Легкий шелест между деревьев обдал ее холодом и жаром. Она припала к земле, и ее белая фигурка утонула в белоцветущих ветвях.
Все снова затихло.
Она оставалась некоторое время неподвижна среди этого безгласного сада, под мягким светом и мерцанием звезд, при спокойном благоуханье цветов и трав – все было около нее тихо, и долетавшие со двора восклицанья резко дрожали в теплом воздухе.
Она уже хотела было отстранить прикрывавшие ее ветви, как снова легкий шорох, тот самый, что и прежде, пролетел, и как раз перед нею поднялась громадная фигура сечевика между двух высоких черешен.
Марусино сердце радостно вздрогнуло и, вслед затем, тоскливо и пугливо затрепетало.
Постояв несколько минут, сечевик двинулся дальше – видимо, он пробирался к выходу из сада со стороны реки. Исполинская его фигура была точно тень исполинская, так легко, так бесшумно и ловко скользила она между густо и тесно свивающихся черешен и кудрявых яблонь: ни шелесту не было слышно, ни колебанья не было видно.

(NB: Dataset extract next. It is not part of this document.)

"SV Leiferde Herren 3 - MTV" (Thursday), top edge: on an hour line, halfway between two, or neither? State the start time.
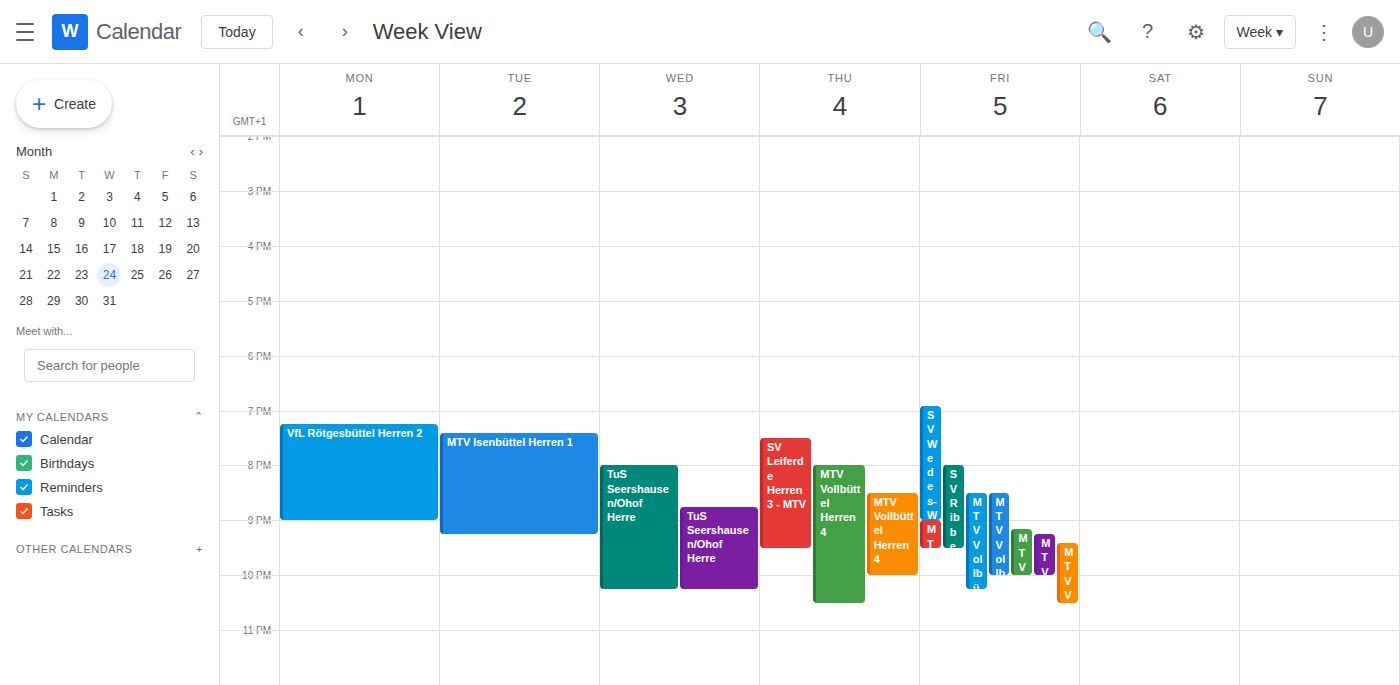
19:30 -- halfway between the 19:00 and 20:00 lines.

Не отдавая себе отчета, почему и зачем, Маруся пробиралась следом за сечевиком, иногда только приостанавливаясь от сильного сердечного биенья и замиранья.

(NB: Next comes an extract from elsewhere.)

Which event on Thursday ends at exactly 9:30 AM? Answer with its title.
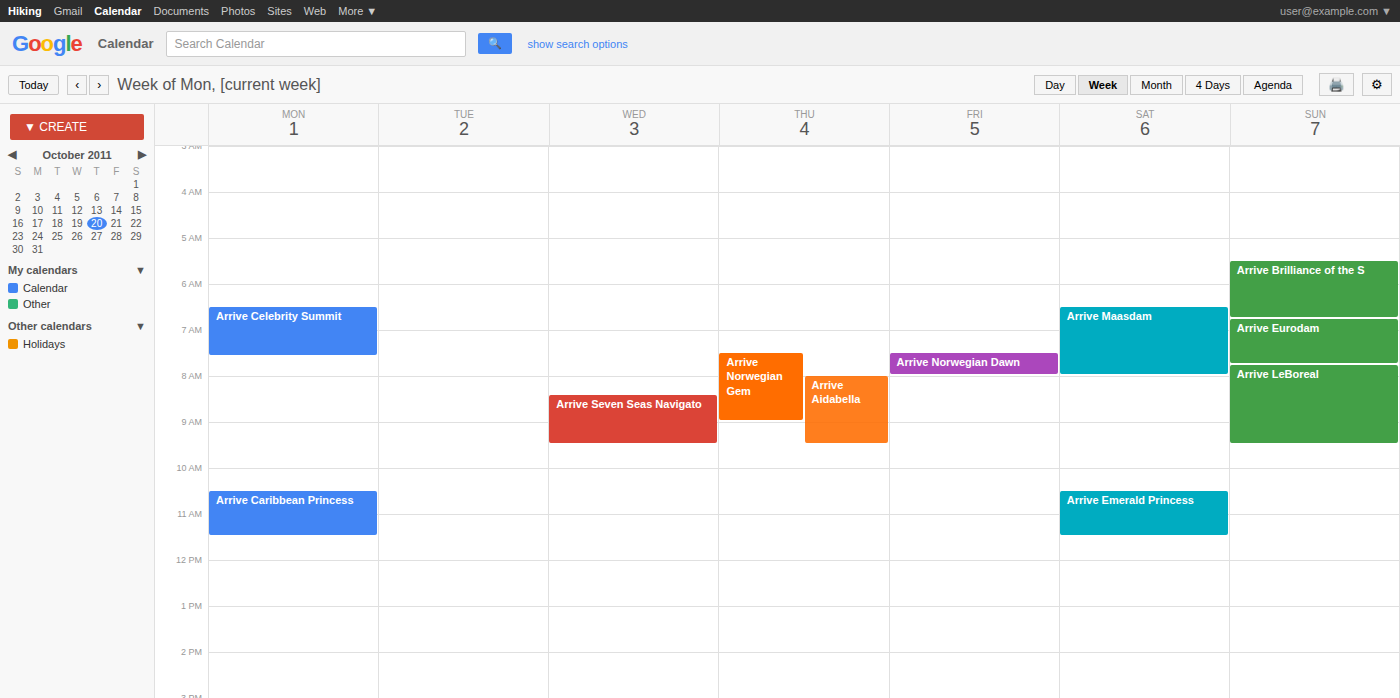
"Arrive Aidabella"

Так они оба минули весь сад, перебрались за ограду из живой вьющейся и ползучей зелени и очутились над рекою.
Река колыхалась в берегах с каким-то беспокоящим ропотом. Прибрежные камыши серебрились во мраке; золотые звезды мигали в волнах и сверкали в небе. У ракиты, потопившей нижние ветви в реке, привязана была лодочка, хрупкая и легкая, как скорлупка. Прилежащий луг, горы – все было преисполнено тишины, теплоты и прозрачной теплой мглы.
Тут сечевик снова остановился, посматривая во все стороны и соображая, как вдруг услышал за собою детский тихий голосок и в ту же минуту почувствовал прикосновение детских нежных ручек. Он обернулся, как человек, которого ничто не в силах ни удивить, ни поразить, и увидал перед собою Марусю.
– А что, дивчина? – спросил он ее так ровно, словно и в заводе не бывало никакого лиха, ни напасти.
Но Маруся не могла вымолвить слова и, только ухватившись за его руку, обращала к нему с мольбою глаза.
Однако эти глаза говорили так красноречиво и много, что сечевик погладил ее по головке. Что-то похожее на ласковую нежность, на сострадательное участие выразилось в его склонившейся фигуре.
– Можно пробраться в Чигирин! – вымолвила Маруся.
– Как же это можно, дивчино-порадонько [1]? – спросил он, слегка улыбаясь.
– У батька в степи стоит воз с сеном, – проговорила Маруся, – волы пасутся тоже в степи… Я все знаю, где что… Запряжем волов… Ложись в сено… Я повезу до Кнышова хутора… Там река… За рекою уж чигиринская сила!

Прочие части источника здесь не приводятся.